On Being Interrupted While Writing

by Evan Shultz on September 27, 2006

in Fenceposts

On Being Interrupted While Writing
by Evan Shultz

To write is to be interrupted. Not just to be interrupted, to ask for it. As soon as you sit down to write, you will become acutely aware of every little distraction. Your word processor takes too long to boot up. The music from the apartment building across the street is too loud. There are cars outside, people outside, making too much noise. It is too hot, or too cold. It is too temperate, and you feel too much like taking a walk outside.

No, not all of it is in your head. Rest assured, a lot of it is real, and the timing is truly uncanny. Nature abhors a vacuum and a writer at work.

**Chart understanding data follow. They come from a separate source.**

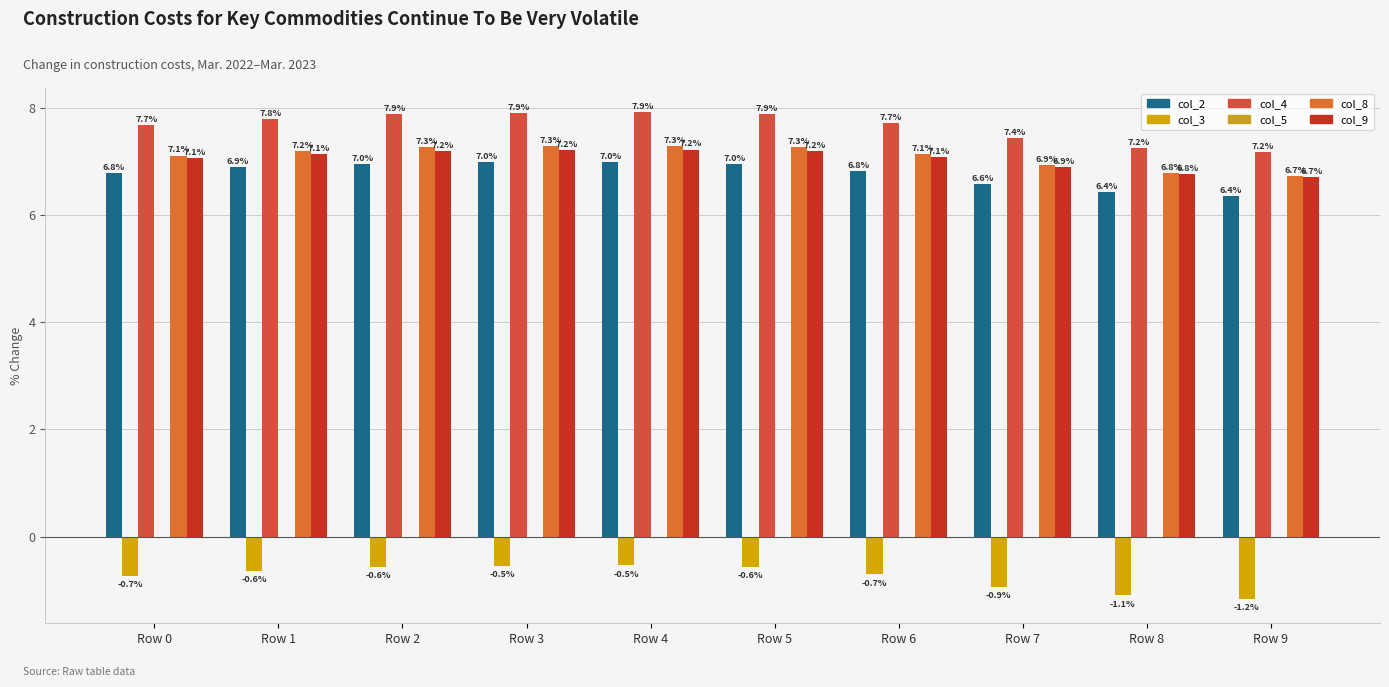

What is the sum of the col_8 values at Row 9 and Row 2?

14.0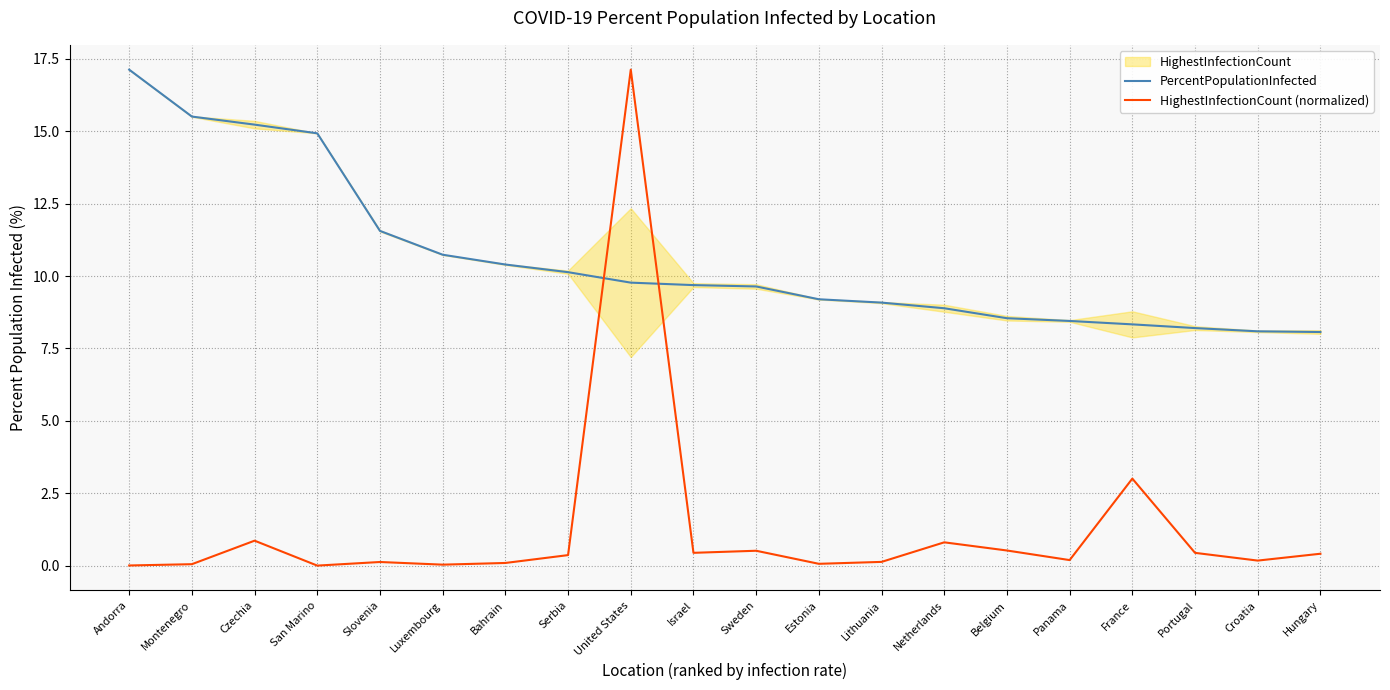

At which label does HighestInfectionCount (normalized) reach its minimum?

San Marino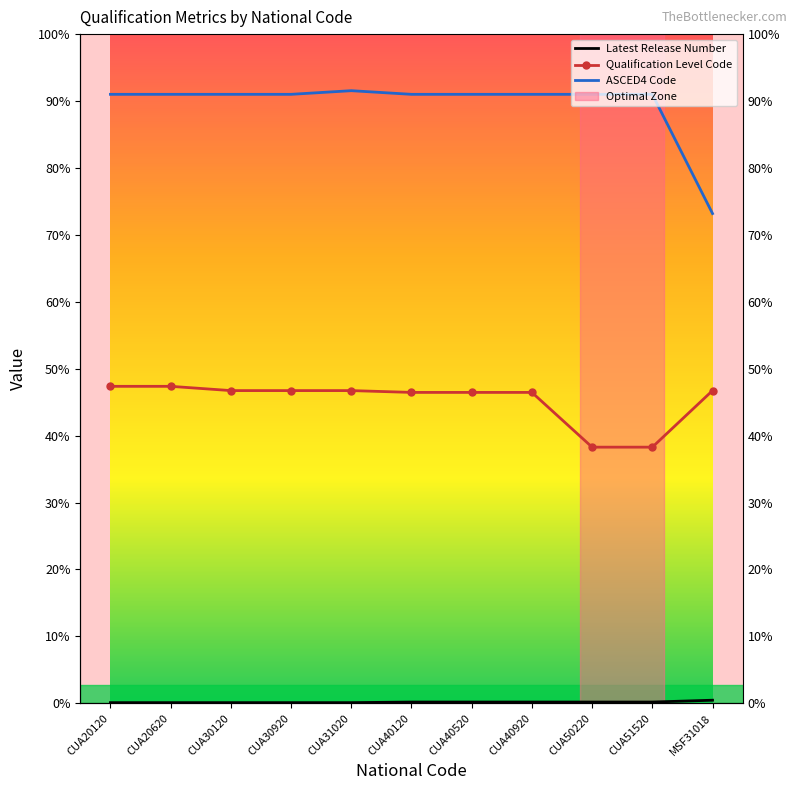

Is it true that Latest Release Number equals 1 at CUA30920?

True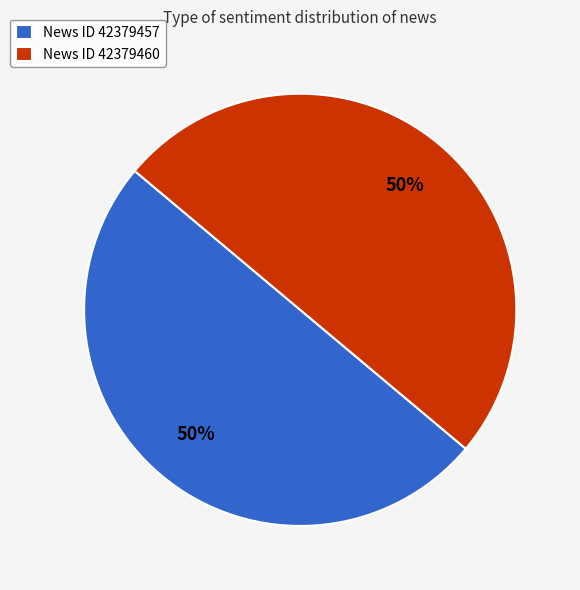

What percentage is the News ID 42379457 slice, to the nearest percent?

50%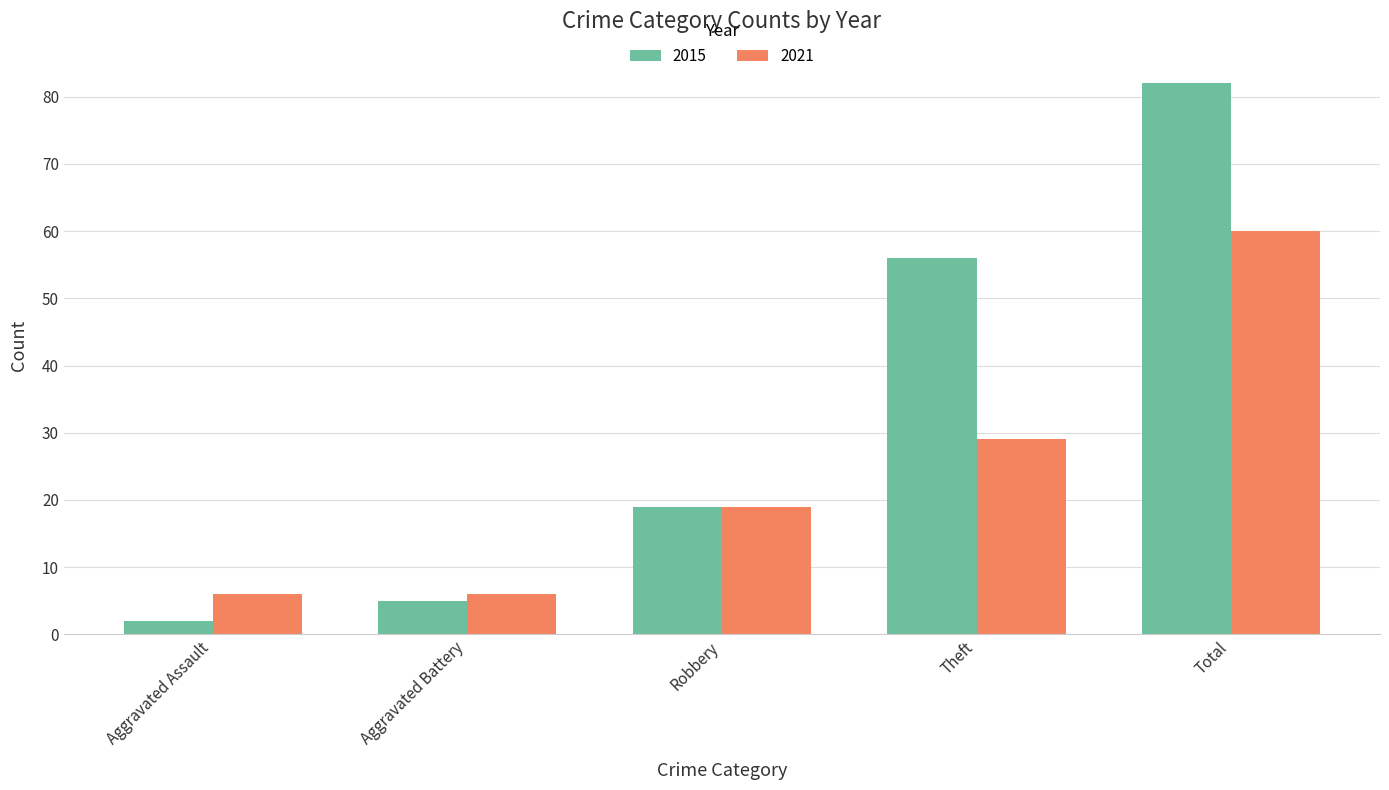

At which label is 2015 closest to 42?

Theft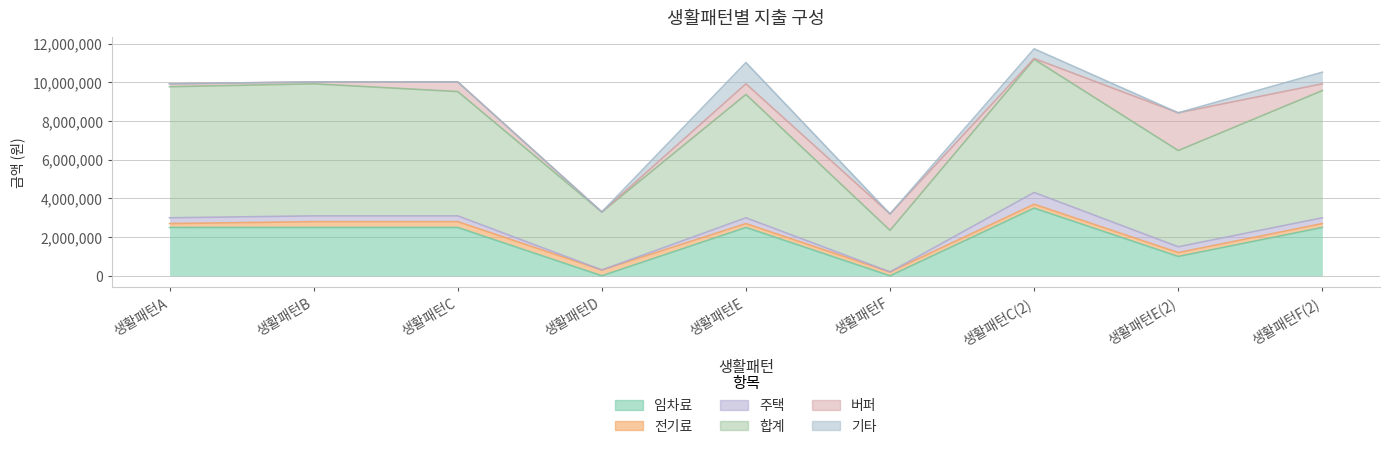

Count the number of data series in this chart.

6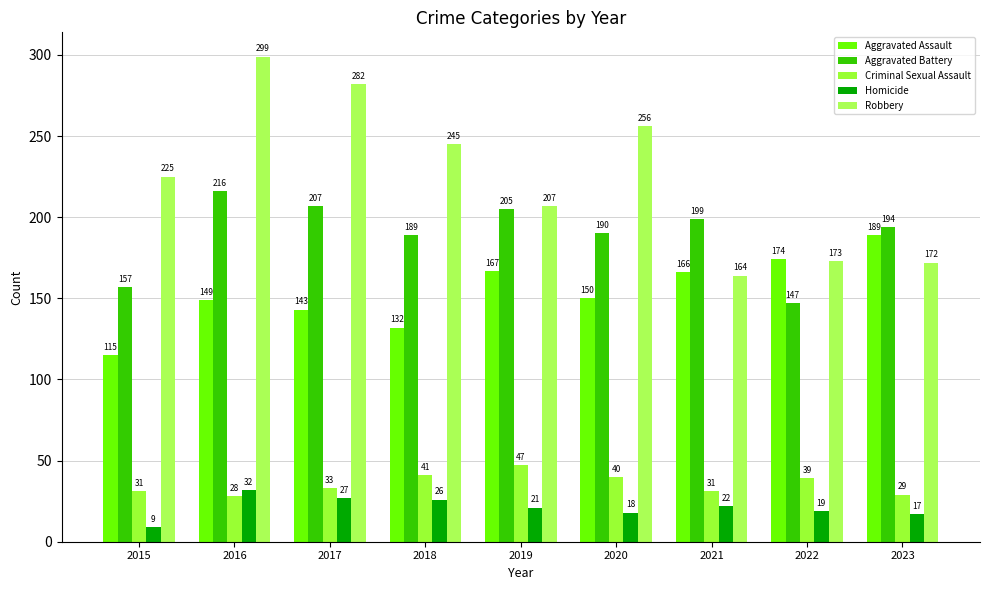

What are all the series names shown in the legend?

Aggravated Assault, Aggravated Battery, Criminal Sexual Assault, Homicide, Robbery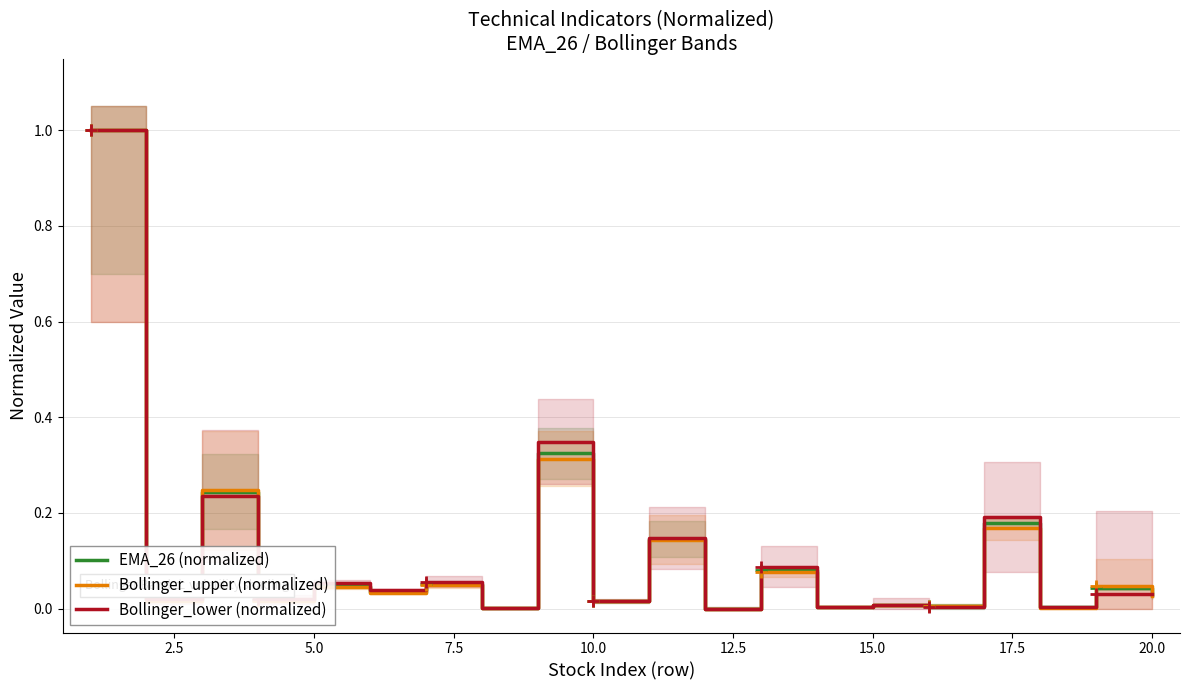

What is the maximum value for Bollinger_lower (normalized)?

1.0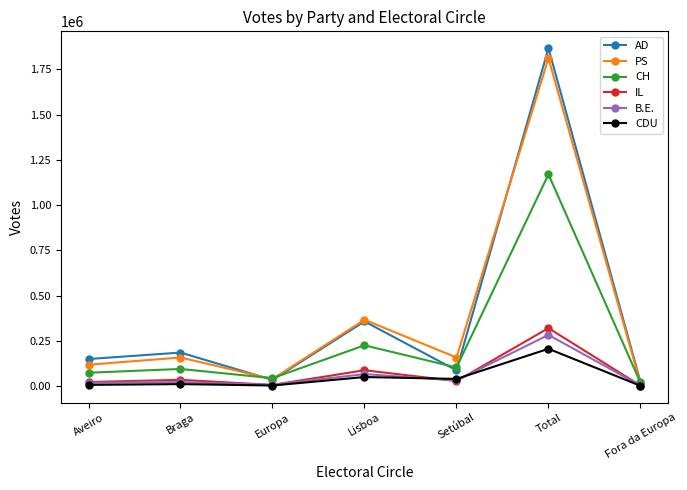

At which category is the sum across all series the highest?

Total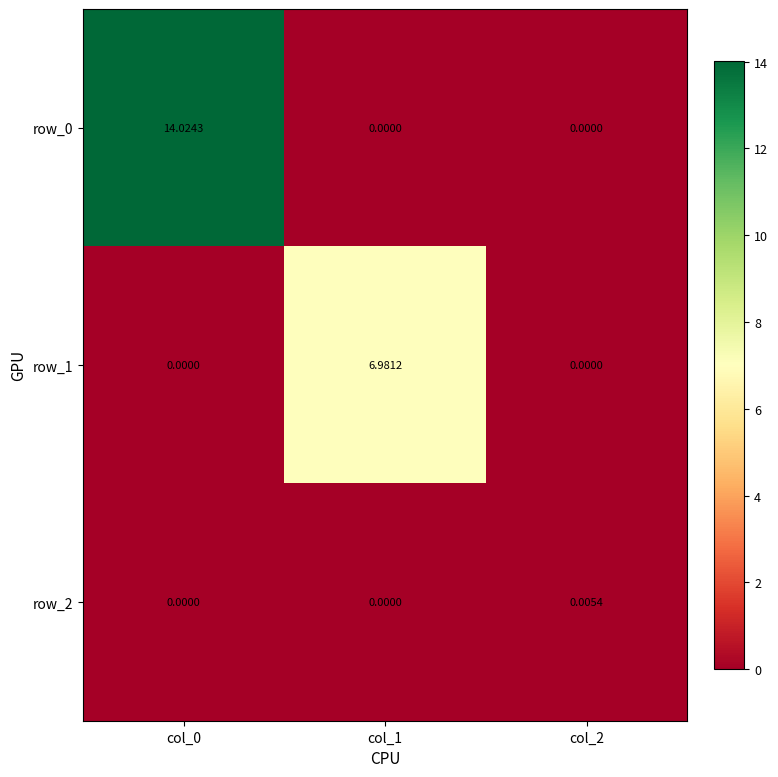

Is it true that row_1 equals 7.0 at col_1?

True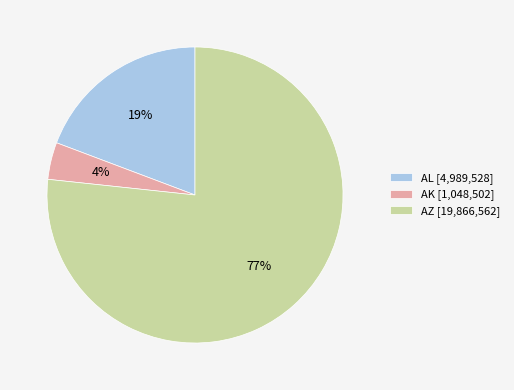

Which has a higher value, AK [1,048,502] or AZ [19,866,562]?

AZ [19,866,562]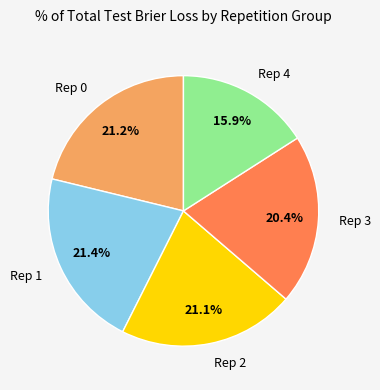

How many slices are in this pie chart?

5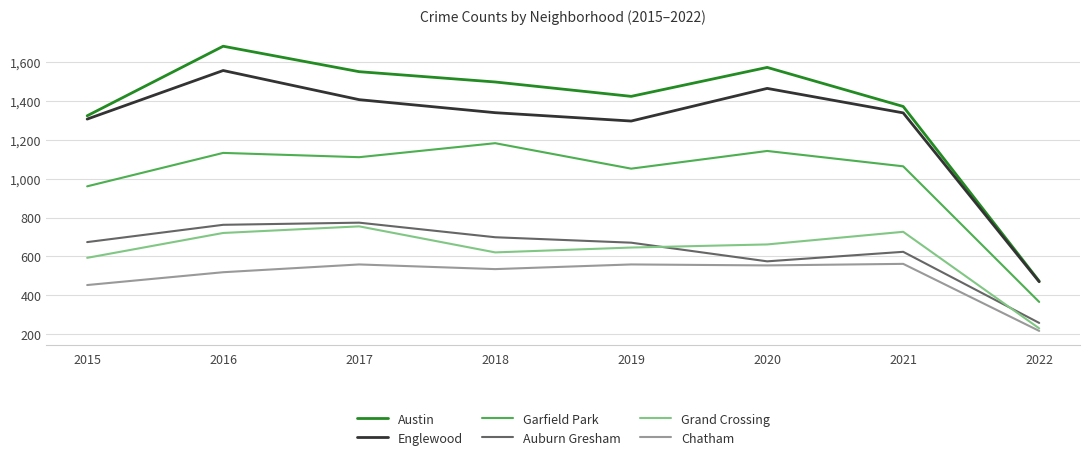

What is the lowest value of the Grand Crossing series?

230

The roommate who never says anything to you will one day, out of the blue, start telling you an interesting story about their day. And it will happen halfway through a crucial paragraph. It always does. Often it happens twice, or three times, as the story suddenly reminds him of something else. The interruptions will be spaced about one sentence of writing apart, so that you will spend a good forty-five minutes trying to collect enough of your thoughts to finish the paragraph. It’s not like you could politely ask him to shut up—to do so would be rude, no matter how you phrased it. You feel rude just thinking it.

If there’s no roommate around, the phone will ring. If you have unplugged your phone, someone will knock on the door.

And if no one knocks on the door, then you are out of luck.

Without an external distraction, even an imaginary one, you will have to face the internal distractions unarmed. Despair will point out what a lousy writer you are, then give examples, with footnotes. Anxiety will remind you about those unpaid bills, or those friends you never called back. Guilt will chastise you for not writing sooner, and ask you what right you have to return to your desk without first making restitution. Just think: If God didn’t send you that suddenly loquacious roommate to jolt you out of yourself and annoy you into starting afresh, you would have had to face those three inner voices alone.

Better to have a woodpecker for a roommate than your own psyche.